** Supplied material follows **
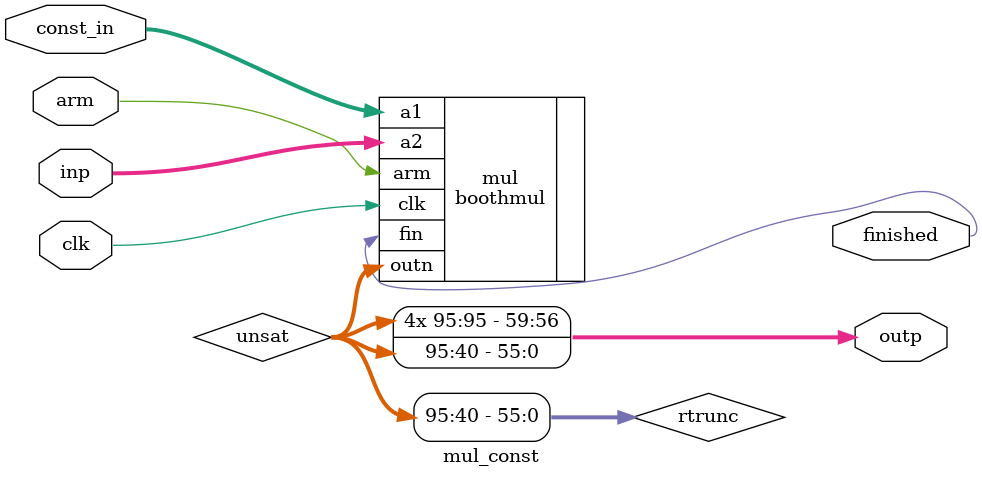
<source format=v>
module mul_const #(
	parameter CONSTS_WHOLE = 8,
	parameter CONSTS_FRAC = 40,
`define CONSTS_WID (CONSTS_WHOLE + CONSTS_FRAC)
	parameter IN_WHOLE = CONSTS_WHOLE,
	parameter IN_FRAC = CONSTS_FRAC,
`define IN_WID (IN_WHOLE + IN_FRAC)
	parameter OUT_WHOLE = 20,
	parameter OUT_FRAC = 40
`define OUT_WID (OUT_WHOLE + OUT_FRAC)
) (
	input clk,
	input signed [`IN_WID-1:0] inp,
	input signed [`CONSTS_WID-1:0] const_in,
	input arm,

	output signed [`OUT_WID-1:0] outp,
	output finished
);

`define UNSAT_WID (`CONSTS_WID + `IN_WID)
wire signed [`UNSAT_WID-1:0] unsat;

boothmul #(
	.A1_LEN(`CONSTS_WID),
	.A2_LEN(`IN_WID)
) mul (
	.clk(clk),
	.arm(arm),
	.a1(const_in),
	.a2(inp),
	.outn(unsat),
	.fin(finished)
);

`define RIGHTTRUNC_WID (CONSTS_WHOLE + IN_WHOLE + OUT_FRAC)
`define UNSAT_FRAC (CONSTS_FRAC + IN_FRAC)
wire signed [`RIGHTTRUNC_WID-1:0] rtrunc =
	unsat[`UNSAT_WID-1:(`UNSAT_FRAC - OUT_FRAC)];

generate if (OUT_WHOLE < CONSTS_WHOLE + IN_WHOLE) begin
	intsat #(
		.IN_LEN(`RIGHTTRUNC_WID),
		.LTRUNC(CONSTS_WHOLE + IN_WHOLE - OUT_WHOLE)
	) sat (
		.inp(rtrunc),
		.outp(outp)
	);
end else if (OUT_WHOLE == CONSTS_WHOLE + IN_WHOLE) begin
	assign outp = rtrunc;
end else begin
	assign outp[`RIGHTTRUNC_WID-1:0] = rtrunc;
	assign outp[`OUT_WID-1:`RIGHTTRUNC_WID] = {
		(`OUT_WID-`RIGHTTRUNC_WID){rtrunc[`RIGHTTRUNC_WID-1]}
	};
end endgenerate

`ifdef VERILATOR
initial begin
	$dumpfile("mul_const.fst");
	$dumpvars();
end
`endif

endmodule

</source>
** End of Supplied material **
-- What to work on --
Copy out every line of the material above that contains the string "input".

-- Exercise result --
	input clk,
	input signed [`IN_WID-1:0] inp,
	input signed [`CONSTS_WID-1:0] const_in,
	input arm,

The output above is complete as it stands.